Collected data:
--
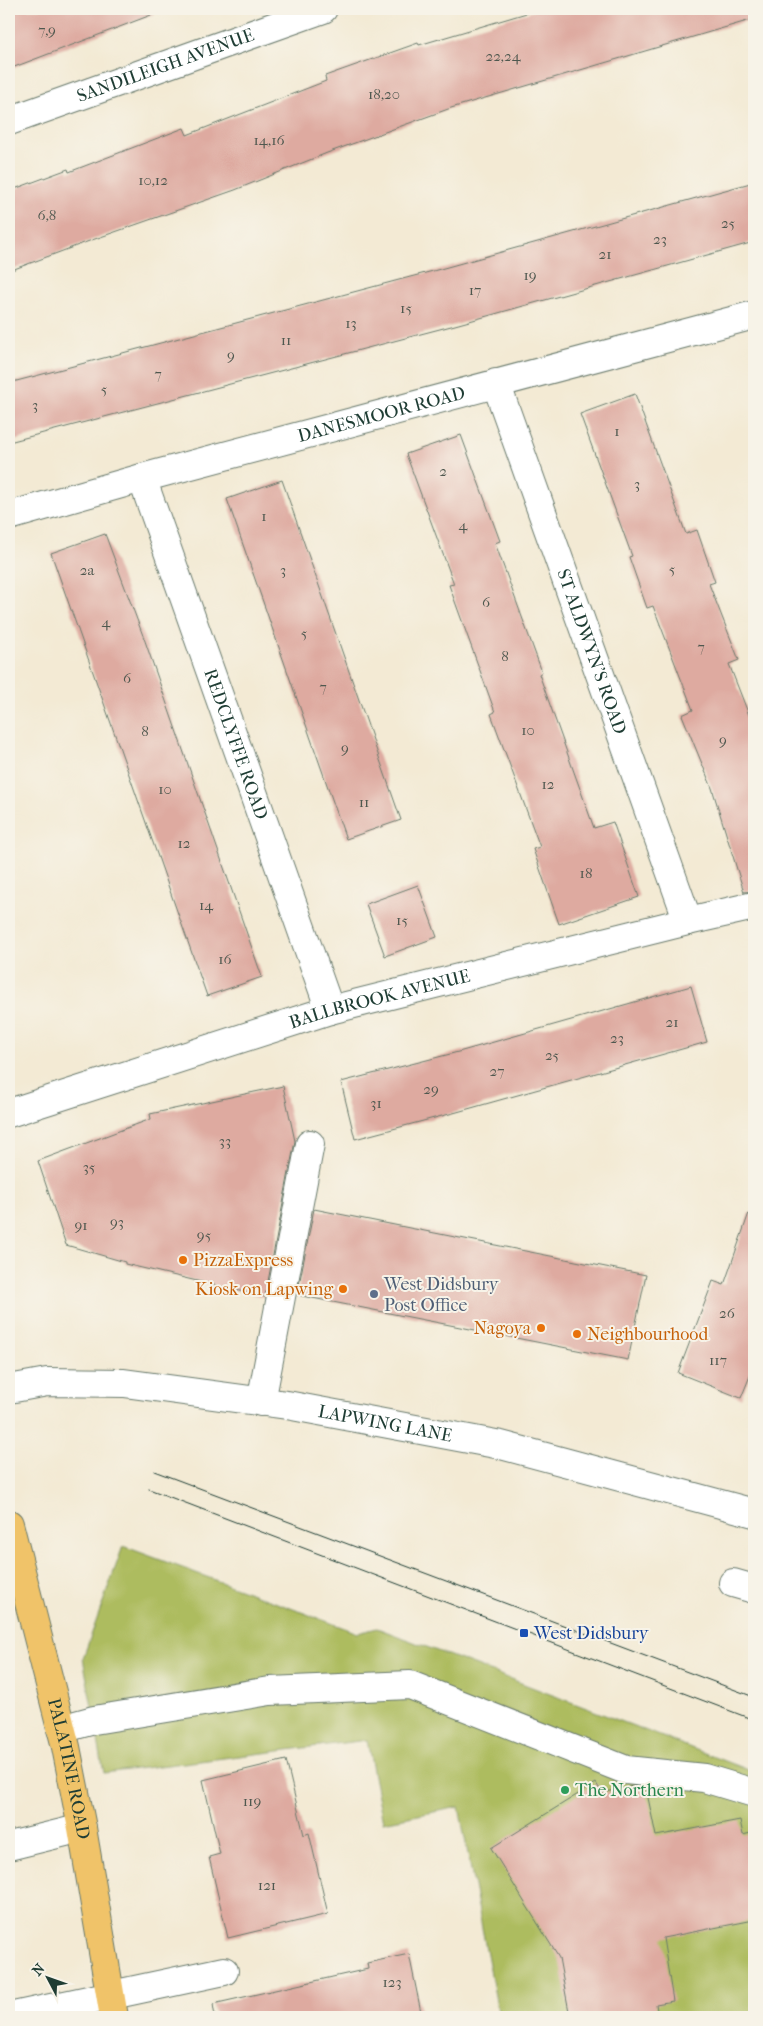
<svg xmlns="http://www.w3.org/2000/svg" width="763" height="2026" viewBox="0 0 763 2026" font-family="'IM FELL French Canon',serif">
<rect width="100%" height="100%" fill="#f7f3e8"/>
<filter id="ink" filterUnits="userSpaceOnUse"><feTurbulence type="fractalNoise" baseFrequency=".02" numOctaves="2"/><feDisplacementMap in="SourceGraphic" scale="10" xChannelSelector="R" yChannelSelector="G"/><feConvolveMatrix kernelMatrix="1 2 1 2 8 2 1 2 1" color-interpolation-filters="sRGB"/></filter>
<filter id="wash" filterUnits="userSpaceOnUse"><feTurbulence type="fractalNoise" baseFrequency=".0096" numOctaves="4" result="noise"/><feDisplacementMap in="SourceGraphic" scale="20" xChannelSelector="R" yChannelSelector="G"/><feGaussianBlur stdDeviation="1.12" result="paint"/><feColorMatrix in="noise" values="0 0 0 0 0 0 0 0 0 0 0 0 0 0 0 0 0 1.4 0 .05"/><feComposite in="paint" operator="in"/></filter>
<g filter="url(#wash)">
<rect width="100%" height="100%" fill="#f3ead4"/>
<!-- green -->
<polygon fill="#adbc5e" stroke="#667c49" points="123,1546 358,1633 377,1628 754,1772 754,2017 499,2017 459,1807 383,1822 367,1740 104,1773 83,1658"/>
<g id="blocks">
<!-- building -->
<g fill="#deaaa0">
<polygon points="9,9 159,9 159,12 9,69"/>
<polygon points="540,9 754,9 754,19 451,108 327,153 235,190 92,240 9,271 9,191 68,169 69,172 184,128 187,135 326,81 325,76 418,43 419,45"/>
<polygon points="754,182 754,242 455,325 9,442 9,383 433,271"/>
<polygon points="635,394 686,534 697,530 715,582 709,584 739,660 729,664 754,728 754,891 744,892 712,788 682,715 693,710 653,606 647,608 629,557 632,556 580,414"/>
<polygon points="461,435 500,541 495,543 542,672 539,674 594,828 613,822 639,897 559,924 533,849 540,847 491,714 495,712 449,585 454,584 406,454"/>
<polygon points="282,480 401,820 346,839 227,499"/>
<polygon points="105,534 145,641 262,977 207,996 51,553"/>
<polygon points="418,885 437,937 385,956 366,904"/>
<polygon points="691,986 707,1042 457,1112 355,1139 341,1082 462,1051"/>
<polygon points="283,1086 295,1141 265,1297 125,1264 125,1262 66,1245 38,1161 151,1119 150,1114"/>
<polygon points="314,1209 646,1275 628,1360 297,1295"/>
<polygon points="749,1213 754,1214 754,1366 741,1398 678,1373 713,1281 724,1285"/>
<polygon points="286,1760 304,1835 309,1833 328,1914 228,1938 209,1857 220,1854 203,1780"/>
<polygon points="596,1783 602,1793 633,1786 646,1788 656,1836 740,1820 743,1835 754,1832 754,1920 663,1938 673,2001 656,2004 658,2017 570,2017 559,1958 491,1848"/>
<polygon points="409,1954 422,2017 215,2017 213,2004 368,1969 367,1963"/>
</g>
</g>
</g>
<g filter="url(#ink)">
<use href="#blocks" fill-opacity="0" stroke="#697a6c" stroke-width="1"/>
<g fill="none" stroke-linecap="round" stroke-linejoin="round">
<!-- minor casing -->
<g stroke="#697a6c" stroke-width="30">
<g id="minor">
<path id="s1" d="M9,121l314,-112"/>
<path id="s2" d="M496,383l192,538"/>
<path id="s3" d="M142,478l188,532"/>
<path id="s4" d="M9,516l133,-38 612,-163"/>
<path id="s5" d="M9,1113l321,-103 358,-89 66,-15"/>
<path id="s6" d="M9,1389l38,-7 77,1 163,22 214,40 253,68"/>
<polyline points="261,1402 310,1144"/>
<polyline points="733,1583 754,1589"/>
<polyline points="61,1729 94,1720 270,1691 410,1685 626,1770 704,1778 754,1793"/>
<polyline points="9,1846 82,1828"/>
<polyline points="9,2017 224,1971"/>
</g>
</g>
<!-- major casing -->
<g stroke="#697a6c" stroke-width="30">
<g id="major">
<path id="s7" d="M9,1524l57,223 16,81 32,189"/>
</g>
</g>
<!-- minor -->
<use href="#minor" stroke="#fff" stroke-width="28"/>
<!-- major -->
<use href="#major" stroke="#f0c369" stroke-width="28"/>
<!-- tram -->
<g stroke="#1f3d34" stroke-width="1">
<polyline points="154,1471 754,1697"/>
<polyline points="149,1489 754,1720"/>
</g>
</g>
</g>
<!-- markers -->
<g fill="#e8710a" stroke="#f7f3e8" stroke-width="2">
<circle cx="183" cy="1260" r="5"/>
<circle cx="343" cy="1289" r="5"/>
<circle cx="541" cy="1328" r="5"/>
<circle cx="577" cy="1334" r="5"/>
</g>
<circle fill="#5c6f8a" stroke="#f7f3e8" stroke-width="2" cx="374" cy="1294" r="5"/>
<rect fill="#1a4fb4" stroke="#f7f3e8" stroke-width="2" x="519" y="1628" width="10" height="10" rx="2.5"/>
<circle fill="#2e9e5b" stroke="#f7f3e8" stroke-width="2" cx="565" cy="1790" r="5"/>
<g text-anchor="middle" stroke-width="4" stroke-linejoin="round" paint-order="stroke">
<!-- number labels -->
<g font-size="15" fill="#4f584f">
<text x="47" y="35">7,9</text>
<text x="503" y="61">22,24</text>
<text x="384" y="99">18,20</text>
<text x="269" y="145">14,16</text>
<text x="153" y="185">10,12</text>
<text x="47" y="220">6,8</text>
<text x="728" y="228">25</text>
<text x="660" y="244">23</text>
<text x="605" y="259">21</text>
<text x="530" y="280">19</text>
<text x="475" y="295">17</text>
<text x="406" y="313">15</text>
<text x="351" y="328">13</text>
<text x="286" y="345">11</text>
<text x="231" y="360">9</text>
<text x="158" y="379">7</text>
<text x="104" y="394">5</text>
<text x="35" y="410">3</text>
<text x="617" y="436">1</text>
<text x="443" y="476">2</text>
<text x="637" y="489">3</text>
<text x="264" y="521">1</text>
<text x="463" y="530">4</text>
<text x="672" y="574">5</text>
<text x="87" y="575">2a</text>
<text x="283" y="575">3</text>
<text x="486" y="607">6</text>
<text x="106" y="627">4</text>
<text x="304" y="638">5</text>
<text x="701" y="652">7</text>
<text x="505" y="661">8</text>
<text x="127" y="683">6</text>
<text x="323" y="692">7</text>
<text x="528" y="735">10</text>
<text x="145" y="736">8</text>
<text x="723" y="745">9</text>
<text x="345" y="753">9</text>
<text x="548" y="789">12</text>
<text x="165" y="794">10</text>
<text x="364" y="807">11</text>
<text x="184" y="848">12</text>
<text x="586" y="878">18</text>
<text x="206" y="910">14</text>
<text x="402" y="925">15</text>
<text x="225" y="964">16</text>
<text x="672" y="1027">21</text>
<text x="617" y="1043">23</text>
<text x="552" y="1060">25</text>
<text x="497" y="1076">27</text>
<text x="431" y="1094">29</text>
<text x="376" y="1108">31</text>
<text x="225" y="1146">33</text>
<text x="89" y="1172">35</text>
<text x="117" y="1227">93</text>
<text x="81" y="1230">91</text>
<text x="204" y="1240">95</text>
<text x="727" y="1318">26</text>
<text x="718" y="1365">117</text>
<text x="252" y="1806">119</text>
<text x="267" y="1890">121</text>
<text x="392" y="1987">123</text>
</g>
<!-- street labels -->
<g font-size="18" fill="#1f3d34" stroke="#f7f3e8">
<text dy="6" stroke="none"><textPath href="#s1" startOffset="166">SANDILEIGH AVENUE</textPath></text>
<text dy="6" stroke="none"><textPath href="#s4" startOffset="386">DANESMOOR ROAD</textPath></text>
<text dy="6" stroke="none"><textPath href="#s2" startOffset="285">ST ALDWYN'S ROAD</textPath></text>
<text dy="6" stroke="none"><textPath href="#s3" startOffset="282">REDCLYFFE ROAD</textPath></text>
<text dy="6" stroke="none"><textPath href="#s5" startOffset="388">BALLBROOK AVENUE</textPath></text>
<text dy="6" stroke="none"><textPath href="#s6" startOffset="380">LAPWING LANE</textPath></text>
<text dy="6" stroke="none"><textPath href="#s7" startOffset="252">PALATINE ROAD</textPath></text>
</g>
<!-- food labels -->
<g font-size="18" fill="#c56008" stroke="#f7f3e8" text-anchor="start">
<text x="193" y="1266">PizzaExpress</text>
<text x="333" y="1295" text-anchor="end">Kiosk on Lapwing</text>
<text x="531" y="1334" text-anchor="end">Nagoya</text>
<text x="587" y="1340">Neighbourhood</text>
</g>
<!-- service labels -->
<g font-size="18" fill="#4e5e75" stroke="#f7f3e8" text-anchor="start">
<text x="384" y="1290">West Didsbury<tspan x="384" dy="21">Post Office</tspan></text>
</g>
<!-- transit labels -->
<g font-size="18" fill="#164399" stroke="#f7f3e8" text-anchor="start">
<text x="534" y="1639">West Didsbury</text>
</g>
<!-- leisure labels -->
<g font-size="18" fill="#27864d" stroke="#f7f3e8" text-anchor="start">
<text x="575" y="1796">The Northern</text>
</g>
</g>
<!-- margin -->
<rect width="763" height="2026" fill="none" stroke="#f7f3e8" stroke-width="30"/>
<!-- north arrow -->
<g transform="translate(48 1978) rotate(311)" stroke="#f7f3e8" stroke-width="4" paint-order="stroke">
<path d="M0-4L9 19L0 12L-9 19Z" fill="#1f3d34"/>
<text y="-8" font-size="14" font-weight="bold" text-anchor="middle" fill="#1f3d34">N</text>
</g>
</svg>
--
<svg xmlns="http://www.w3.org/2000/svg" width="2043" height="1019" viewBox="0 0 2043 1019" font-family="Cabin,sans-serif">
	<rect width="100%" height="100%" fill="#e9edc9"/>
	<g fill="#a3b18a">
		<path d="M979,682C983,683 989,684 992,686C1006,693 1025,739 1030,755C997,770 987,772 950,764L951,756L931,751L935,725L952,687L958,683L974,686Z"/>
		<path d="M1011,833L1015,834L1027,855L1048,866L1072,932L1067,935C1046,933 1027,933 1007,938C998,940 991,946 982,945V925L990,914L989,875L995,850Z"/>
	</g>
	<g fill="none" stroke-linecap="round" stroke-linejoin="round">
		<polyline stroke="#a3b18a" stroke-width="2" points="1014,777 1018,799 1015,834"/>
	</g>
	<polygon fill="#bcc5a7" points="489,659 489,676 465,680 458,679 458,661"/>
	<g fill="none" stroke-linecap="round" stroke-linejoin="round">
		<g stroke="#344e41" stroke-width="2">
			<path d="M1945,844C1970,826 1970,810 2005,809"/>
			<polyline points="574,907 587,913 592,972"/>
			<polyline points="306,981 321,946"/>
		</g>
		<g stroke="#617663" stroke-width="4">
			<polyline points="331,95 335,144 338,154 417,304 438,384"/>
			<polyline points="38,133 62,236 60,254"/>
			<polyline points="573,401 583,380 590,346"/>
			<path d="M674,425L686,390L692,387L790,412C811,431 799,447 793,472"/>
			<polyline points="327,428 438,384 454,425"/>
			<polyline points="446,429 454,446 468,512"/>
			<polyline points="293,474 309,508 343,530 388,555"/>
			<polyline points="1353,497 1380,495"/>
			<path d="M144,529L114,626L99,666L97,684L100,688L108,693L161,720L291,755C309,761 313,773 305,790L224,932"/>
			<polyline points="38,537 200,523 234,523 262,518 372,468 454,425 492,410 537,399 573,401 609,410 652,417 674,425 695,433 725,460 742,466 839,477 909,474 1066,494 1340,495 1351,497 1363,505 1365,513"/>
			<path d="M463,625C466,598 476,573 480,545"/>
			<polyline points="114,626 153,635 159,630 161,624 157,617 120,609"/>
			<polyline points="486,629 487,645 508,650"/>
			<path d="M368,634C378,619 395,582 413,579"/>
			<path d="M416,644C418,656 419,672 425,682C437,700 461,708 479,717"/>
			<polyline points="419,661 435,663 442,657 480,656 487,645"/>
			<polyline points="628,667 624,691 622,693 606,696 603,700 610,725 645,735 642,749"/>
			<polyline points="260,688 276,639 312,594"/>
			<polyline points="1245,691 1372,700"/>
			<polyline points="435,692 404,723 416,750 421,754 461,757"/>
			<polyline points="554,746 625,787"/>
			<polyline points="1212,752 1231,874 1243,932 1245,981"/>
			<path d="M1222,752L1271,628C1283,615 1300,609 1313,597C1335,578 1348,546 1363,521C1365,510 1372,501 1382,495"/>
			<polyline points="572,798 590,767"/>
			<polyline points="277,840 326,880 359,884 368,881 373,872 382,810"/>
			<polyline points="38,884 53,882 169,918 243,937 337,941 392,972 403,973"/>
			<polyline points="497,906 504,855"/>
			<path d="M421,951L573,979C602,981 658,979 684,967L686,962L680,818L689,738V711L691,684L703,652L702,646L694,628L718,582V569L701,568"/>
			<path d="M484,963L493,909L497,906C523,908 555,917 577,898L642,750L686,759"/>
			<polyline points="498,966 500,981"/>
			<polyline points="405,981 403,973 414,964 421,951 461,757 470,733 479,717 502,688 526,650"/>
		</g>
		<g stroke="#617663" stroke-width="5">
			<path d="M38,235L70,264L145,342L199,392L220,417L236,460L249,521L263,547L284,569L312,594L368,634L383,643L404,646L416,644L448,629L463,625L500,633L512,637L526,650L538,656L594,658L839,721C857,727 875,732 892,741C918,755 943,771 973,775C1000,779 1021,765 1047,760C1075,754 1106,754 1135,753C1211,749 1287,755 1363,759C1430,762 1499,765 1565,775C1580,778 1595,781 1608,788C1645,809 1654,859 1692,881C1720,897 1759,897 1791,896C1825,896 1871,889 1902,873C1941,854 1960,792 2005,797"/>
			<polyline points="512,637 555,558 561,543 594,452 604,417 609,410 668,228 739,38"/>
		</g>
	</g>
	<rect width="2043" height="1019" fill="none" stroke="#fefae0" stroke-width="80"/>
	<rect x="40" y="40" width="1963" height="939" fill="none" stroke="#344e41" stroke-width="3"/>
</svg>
--
**EXERCISE INSTRUCTIONS**
Copy out every line of the records that the string "scale" appears in.

**EXERCISE SOLUTION**
<filter id="ink" filterUnits="userSpaceOnUse"><feTurbulence type="fractalNoise" baseFrequency=".02" numOctaves="2"/><feDisplacementMap in="SourceGraphic" scale="10" xChannelSelector="R" yChannelSelector="G"/><feConvolveMatrix kernelMatrix="1 2 1 2 8 2 1 2 1" color-interpolation-filters="sRGB"/></filter>
<filter id="wash" filterUnits="userSpaceOnUse"><feTurbulence type="fractalNoise" baseFrequency=".0096" numOctaves="4" result="noise"/><feDisplacementMap in="SourceGraphic" scale="20" xChannelSelector="R" yChannelSelector="G"/><feGaussianBlur stdDeviation="1.12" result="paint"/><feColorMatrix in="noise" values="0 0 0 0 0 0 0 0 0 0 0 0 0 0 0 0 0 1.4 0 .05"/><feComposite in="paint" operator="in"/></filter>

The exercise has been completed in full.